Это кто-то ему рассказал, что так обходятся с дохлыми псами; на самом деле их сжигают, облив бензином. Но картину он увидел, словно картина уже была написана, и несколько раз настойчиво провел руками в воздухе — он любил рисовать. Если бы ему пришло в голову стать не писателем, но художником, он бы несомненно им стал.
В последнем разговоре Зиновьев обозначил актуальной проблемой дегуманизацию европейской культуры. Говорил, что сегодня надо бороться за возрождение европейского гуманизма. Считал, что единственный шанс спасти Россию — возродить европейский гуманизм, забытый Западом. Основания для такого утверждения, думаю, несомненны. Достаточно вспомнить, что авторскую копию «Герники» Пикассо (картина висит в ООН) завесили синей тряпкой, прежде чем принимать резолюции по Ираку — и возникает много соображений о былой силе искусства, о его сегодняшней никчемности. Зиновьев сказал простую вещь: требуется помочь им — тем самым поможем себе.
Зиновьев мало что успел сделать в этом направлении — как это и присуще великим людям, он, уже уходя, оставил указание — где требуется работа.
От него ждали коммунистической пропаганды, от него ждали российских утопий, от него ждали поддержки евразийских мифов — а он думал о возрождении Запада. О европейском гуманизме. И говорил, что ничего значительнее и прекраснее история не создала.

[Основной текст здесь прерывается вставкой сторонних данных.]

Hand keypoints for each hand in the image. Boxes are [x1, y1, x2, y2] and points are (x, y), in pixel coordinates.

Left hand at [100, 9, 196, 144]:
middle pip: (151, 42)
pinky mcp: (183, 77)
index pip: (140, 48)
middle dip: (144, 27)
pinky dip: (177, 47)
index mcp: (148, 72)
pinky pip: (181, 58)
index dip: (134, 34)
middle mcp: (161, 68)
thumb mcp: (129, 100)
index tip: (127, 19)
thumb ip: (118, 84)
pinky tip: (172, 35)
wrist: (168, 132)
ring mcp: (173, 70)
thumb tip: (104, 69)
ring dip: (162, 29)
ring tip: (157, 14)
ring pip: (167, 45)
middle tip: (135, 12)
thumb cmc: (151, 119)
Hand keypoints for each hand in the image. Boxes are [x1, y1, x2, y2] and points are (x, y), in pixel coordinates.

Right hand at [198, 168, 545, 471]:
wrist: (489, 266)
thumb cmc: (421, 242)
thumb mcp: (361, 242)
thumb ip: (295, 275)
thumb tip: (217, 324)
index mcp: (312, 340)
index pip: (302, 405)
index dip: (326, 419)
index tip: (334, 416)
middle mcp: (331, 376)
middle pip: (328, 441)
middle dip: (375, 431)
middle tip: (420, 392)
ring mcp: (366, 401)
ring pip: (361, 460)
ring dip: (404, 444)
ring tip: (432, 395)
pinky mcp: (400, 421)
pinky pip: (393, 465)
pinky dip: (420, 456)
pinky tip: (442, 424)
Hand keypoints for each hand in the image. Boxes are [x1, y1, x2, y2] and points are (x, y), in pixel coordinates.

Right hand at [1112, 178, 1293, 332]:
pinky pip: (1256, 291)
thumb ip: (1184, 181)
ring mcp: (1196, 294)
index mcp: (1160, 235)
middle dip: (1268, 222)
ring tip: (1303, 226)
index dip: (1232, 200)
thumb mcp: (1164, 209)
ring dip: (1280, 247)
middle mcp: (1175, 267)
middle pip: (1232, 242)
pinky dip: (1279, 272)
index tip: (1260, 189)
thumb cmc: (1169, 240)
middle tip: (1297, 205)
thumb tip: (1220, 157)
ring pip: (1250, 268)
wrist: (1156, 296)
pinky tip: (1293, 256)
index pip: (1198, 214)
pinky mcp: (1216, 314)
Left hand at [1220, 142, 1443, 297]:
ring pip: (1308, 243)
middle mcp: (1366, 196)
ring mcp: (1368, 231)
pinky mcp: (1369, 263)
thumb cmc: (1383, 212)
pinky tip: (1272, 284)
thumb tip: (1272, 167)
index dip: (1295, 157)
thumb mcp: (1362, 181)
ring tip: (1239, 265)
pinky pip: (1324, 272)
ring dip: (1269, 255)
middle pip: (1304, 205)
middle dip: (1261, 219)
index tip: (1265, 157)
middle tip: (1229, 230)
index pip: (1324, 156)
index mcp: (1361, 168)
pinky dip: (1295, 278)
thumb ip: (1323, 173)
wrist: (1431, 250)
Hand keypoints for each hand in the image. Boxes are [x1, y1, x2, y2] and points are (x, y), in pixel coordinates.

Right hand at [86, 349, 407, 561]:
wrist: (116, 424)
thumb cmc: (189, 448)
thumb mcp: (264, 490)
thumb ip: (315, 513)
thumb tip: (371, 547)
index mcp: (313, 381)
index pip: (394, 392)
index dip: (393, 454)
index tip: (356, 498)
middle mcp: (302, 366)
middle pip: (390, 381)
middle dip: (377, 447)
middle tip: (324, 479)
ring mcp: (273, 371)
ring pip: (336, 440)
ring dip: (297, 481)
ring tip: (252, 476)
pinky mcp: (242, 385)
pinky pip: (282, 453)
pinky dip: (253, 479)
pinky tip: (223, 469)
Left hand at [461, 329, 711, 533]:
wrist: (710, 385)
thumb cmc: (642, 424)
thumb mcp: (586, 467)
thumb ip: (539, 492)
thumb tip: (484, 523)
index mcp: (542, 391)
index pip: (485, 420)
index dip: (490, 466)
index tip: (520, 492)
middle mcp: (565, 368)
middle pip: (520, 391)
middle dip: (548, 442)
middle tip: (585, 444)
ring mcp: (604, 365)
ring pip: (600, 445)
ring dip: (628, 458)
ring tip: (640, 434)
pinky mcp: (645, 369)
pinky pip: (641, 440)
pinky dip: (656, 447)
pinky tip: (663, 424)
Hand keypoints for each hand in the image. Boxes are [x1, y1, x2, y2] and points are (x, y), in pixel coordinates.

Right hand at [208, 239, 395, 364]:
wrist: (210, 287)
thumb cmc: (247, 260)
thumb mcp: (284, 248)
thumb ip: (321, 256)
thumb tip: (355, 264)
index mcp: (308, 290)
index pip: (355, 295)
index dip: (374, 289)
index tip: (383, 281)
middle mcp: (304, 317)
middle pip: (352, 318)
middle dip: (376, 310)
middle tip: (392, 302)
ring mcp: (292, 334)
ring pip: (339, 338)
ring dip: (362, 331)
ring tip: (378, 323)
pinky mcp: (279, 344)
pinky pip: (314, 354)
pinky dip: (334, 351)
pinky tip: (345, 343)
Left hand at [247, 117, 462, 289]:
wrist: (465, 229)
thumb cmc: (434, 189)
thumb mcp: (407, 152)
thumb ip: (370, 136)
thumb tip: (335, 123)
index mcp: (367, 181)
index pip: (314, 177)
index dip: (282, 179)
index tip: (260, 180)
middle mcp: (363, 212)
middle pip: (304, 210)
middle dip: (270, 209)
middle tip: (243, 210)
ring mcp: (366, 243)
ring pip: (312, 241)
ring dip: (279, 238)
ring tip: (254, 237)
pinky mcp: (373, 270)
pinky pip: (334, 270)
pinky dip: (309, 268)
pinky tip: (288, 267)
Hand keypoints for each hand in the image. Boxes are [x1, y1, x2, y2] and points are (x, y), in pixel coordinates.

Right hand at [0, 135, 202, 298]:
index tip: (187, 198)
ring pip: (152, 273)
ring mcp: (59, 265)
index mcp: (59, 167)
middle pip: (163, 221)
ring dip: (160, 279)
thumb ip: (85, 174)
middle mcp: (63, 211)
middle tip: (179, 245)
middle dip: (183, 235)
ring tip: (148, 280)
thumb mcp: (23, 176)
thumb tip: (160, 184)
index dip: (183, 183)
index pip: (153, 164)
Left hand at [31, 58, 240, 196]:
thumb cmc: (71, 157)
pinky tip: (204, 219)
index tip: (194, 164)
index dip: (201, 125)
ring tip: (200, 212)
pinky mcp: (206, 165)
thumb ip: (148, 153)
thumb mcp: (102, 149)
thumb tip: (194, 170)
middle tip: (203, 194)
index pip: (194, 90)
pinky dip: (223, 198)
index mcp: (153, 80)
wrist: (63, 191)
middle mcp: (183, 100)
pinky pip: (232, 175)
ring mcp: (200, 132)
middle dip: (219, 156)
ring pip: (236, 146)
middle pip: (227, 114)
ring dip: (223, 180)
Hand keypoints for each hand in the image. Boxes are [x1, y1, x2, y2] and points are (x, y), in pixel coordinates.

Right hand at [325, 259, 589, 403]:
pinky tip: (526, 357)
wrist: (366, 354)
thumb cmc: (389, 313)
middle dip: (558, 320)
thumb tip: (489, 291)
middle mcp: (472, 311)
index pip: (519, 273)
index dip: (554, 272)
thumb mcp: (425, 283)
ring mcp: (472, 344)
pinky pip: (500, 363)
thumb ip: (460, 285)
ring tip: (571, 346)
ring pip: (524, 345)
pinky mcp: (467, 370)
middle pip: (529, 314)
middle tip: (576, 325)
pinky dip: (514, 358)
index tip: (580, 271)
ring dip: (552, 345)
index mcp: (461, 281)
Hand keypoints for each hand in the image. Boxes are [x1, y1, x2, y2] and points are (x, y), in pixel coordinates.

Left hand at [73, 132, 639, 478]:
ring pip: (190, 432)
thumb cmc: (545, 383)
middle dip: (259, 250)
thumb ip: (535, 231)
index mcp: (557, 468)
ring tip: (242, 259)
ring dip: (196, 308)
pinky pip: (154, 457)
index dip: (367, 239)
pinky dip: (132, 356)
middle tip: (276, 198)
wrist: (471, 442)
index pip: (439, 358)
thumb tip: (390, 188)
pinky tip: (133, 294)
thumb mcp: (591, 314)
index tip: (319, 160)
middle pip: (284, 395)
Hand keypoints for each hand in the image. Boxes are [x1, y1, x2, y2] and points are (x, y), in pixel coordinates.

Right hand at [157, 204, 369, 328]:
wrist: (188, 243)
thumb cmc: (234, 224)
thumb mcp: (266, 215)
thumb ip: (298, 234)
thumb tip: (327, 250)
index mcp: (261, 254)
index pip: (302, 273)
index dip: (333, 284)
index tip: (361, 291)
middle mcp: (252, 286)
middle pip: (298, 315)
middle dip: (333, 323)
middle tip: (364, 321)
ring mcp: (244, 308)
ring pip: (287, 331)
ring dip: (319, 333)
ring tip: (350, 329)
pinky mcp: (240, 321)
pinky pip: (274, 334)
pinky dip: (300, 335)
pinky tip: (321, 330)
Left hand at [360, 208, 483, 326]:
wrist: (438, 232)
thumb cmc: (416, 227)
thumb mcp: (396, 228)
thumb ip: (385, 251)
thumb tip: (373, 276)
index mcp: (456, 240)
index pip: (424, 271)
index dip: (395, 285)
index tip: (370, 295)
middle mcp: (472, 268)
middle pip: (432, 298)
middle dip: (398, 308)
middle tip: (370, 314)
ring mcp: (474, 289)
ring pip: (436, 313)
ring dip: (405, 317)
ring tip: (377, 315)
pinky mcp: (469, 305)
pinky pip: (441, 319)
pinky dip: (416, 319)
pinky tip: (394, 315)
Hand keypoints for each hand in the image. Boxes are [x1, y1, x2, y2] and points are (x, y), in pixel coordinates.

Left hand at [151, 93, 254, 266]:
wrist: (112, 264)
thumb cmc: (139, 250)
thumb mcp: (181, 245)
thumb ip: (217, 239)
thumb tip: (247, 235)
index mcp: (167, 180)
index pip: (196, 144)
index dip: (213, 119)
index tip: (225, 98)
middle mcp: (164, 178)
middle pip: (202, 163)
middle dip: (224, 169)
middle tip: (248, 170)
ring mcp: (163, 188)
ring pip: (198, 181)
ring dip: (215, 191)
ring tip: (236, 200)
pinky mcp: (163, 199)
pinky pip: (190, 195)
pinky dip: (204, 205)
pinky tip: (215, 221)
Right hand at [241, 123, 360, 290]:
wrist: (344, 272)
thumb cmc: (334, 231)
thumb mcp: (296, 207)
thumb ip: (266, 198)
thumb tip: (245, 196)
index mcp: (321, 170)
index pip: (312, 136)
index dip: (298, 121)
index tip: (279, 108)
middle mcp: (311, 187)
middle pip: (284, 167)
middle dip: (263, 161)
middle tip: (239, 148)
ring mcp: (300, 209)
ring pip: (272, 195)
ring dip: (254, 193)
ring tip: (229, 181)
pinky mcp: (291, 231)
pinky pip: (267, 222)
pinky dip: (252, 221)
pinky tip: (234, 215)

Такие люди, как Зиновьев, уходят не случайно — и всегда вовремя, тогда, когда они сделали все, что могли. Он разрушил одну идеологию, разрушил другую, а они — новые идеологии — нарождались как грибы. Они отрастали в обществе снова, как отрастают новые головы у змея. Герой рубит змею головы, а на месте одной вырастают две. Зиновьев успел увидеть, как вместо сломанной берлинской стены — возвели стены в других местах мира: в Иерусалиме, отделяя чистых от нечистых; в Арабских Эмиратах, отделяя богатых арабов от остальных; на границе с Мексикой, отделяя демократический капитализм от демократии. Он успел увидеть, как искусство снова стало салонным, как рынок убил творчество. Он успел посмотреть на последние синтетические поделки — и посмеяться. Он успел увидеть, как интеллигенция пригласила на царство новых начальников и снова выучилась бить поклоны. Он успел увидеть, как общество снова стало холуйским и как Интернет заменил кухонные разговоры. Прежде убегали на кухни (ведь до Хрущева и своей кухни не было, в коммуналке не поговоришь), а при новом демократическом капитализме стали прятаться в интернетные беседы. Прежде прятали голову за кухонной занавеской, теперь скрываются под никами и паролями — и, как тогда, общество имитирует интерес к личности, и убивает всякую возможность личности. Он успел понять, что не Россия и даже не русский тоталитаризм причина массового оболванивания. Начинать следует издалека, с традиций Средневековья, из Европы. Он успел все это увидеть и понять, но что с этим делать — не знал. Слишком много у змея голов — и устает рука их рубить. Надо было решить проблему всю, разом. Где-то там, в отвергнутой хронологии, в истории европейского гуманизма, лежала проблема. Так, в традициях Европы, — он не умел: не видел, кого надо защищать. Ему всегда нужна была конкретная судьба для борьбы за ее спасение.